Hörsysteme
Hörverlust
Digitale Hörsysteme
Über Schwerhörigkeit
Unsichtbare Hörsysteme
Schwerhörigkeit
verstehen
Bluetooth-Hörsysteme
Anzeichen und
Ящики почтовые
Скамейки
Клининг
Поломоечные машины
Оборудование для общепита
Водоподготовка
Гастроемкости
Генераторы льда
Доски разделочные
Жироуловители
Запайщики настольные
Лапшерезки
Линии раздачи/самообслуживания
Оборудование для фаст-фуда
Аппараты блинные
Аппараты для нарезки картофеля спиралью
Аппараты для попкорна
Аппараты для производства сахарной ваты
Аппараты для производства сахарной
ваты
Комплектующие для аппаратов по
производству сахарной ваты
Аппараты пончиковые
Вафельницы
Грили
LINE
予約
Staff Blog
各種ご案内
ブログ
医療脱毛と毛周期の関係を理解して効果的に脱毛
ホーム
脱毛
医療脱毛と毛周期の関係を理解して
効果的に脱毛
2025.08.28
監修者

===============

Copy the lines above exactly, leaving every word as it is.

> Finished exercise
Hörsysteme
Hörverlust
Digitale Hörsysteme
Über Schwerhörigkeit
Unsichtbare Hörsysteme
Schwerhörigkeit
verstehen
Bluetooth-Hörsysteme
Anzeichen und
Ящики почтовые
Скамейки
Клининг
Поломоечные машины
Оборудование для общепита
Водоподготовка
Гастроемкости
Генераторы льда
Доски разделочные
Жироуловители
Запайщики настольные
Лапшерезки
Линии раздачи/самообслуживания
Оборудование для фаст-фуда
Аппараты блинные
Аппараты для нарезки картофеля спиралью
Аппараты для попкорна
Аппараты для производства сахарной ваты
Аппараты для производства сахарной
ваты
Комплектующие для аппаратов по
производству сахарной ваты
Аппараты пончиковые
Вафельницы
Грили
LINE
予約
Staff Blog
各種ご案内
ブログ
医療脱毛と毛周期の関係を理解して効果的に脱毛
ホーム
脱毛
医療脱毛と毛周期の関係を理解して
効果的に脱毛
2025.08.28
監修者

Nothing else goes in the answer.